Captain Marvel begins with Carol Danvers (Brie Larson from Room), now known as Vers, the noble Kree warrior already possessing her superhuman ability and trying to control it. Under the mentorship of her commander, Yon-Rogg (Jude Law), Vers and the team battle the shapeshifting Skrull aliens that pose a threat to the world. Along the way, she also pieces together puzzles of her past as she drops on planet Earth and does some butt-kicking with the future director of S.H.I.E.L.D., Nick Fury (Samuel L. Jackson in his digitally de-aged performance).

The new captain on the block is sure savvy. Danvers is a cool chick with attitude and swag who doesn't exactly give two cents for a man's approval and validation. After the film, I found myself reminded of another female-led film, The Favourite, wherein men get to be a little ridiculous and playful with, say, duck racing (or in this case, cooing over a cute kitty and others) while women mean business and have no time for nonsense.

Aside from the Captain herself, we have another strong female character in the form of single mother and fighter pilot Maria, who is Danvers' BFF on Earth. Women rule here. They are kicking asses wherever they go and we are loving that.

Another film I can't help comparing Captain Marvel to is, of course, the other female superhero flick, DC's Wonder Woman. That is really bound to happen, and the two can't be more different. Wonder Woman is more classic, more clichéd, in a sense. A gorgeous warrior concealing a sword in her dress. The sexy femme fatale with a man by her side. Danvers, on the other hand, is more human, more girl-next-door, more grounded. Even more flawed. Her journey is (spoiler here, I guess) not defined by any love interest. I don't remember her wearing a skirt, either. What does this say about her? You be the judge.

It can be a struggle to be a woman in a patriarchal society.
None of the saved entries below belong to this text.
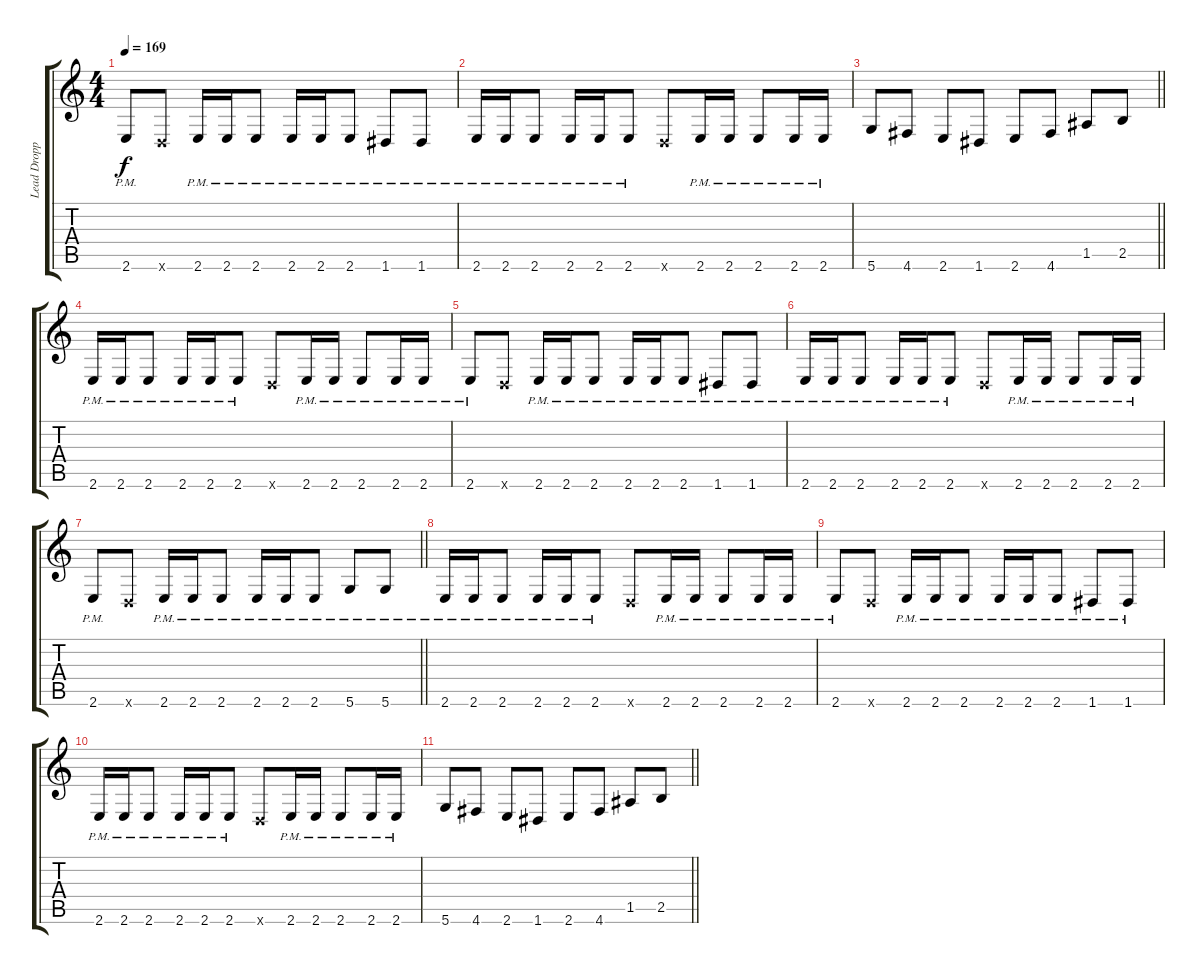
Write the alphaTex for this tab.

\track ("Lead Dropped D " "Lead Dropp") {instrument distortionguitar}
\staff {score tabs}
\tuning (E4 B3 G3 D3 A2 D2) {hide}
\ts (4 4)
\tempo 169
\clef g2
\ks c
2.6{pm}.8{dy f} 0.6{x}.8 2.6{pm}.16 2.6{pm}.16 2.6{pm}.8 2.6{pm}.16 2.6{pm}.16 2.6{pm}.8 1.6{pm}.8 1.6{pm}.8 |
2.6{pm}.16 2.6{pm}.16 2.6{pm}.8 2.6{pm}.16 2.6{pm}.16 2.6{pm}.8 0.6{x}.8 2.6{pm}.16 2.6{pm}.16 2.6{pm}.8 2.6{pm}.16 2.6{pm}.16 |
\barLineRight lightlight
5.6.8 4.6.8 2.6.8 1.6.8 2.6.8 4.6.8 1.5.8 2.5.8 |
2.6{pm}.16 2.6{pm}.16 2.6{pm}.8 2.6{pm}.16 2.6{pm}.16 2.6{pm}.8 0.6{x}.8 2.6{pm}.16 2.6{pm}.16 2.6{pm}.8 2.6{pm}.16 2.6{pm}.16 |
2.6{pm}.8 0.6{x}.8 2.6{pm}.16 2.6{pm}.16 2.6{pm}.8 2.6{pm}.16 2.6{pm}.16 2.6{pm}.8 1.6{pm}.8 1.6{pm}.8 |
2.6{pm}.16 2.6{pm}.16 2.6{pm}.8 2.6{pm}.16 2.6{pm}.16 2.6{pm}.8 0.6{x}.8 2.6{pm}.16 2.6{pm}.16 2.6{pm}.8 2.6{pm}.16 2.6{pm}.16 |
\barLineRight lightlight
2.6{pm}.8 0.6{x}.8 2.6{pm}.16 2.6{pm}.16 2.6{pm}.8 2.6{pm}.16 2.6{pm}.16 2.6{pm}.8 5.6{pm}.8 5.6{pm}.8 |
2.6{pm}.16 2.6{pm}.16 2.6{pm}.8 2.6{pm}.16 2.6{pm}.16 2.6{pm}.8 0.6{x}.8 2.6{pm}.16 2.6{pm}.16 2.6{pm}.8 2.6{pm}.16 2.6{pm}.16 |
2.6{pm}.8 0.6{x}.8 2.6{pm}.16 2.6{pm}.16 2.6{pm}.8 2.6{pm}.16 2.6{pm}.16 2.6{pm}.8 1.6{pm}.8 1.6{pm}.8 |
2.6{pm}.16 2.6{pm}.16 2.6{pm}.8 2.6{pm}.16 2.6{pm}.16 2.6{pm}.8 0.6{x}.8 2.6{pm}.16 2.6{pm}.16 2.6{pm}.8 2.6{pm}.16 2.6{pm}.16 |
\barLineRight lightlight
5.6.8 4.6.8 2.6.8 1.6.8 2.6.8 4.6.8 1.5.8 2.5.8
There are people -- men, especially -- trying to suppress the power and natural calling of women, to keep her to the ground while she's destined to soar above. The theme rings true in fantasy as it is in the reality of our world.

Oh, and we also need to talk about the cat.

The orange fur ball that is Goose is one mighty fine kitty and a giant scene stealer the second it pops up onscreen. This superstar kitty definitely needs a film of its own. I'd pay to watch that.

The comedic elements that have been quite formulaic with Marvel films are played out here. At times, the film takes itself seriously, and sometimes it doesn't. The nostalgic 1990s – the time in which the story is set – is apparent in music choice, technology and props that are sure to get a laugh from audiences. We definitely got a kick out of seeing a superhero battle an internet connection.

One memorable moment from the screening came right before the film started, in the form of a small yet powerful tribute to Stan Lee, which earned a respectful clap and even tears from the audience. It was also lovely to see his cameo in the film. While his appearances have always been brief in the Marvel Cinematic Universe, it will definitely leave a void in future films when we no longer see him.

After the overstuffed hot pot that is known as Avengers: Infinity War, the film this is linked with, Captain Marvel sure possessed a different kind of energy, a toned-down level of excitement. It takes time getting to the height of the action. The stakes don't seem as high, the threat as imminent, and certain elements as predictable. Nothing too melodramatic or sentimental. I also wish we could see more of Danvers' life on Earth rather than just the fragments we have to settle for. Some points could also have been better-clarified.

Still, overall the inaugural take of Danvers in the Marvel Cinematic Universe is a fun, entertaining ride that we are definitely rooting for more as we go further into a new phase following Endgame, where she's promised to become a big part of it. Do stay for the end-credit scenes (there are two) for a glimpse of our other favourite Avengers and more from Goose the cat.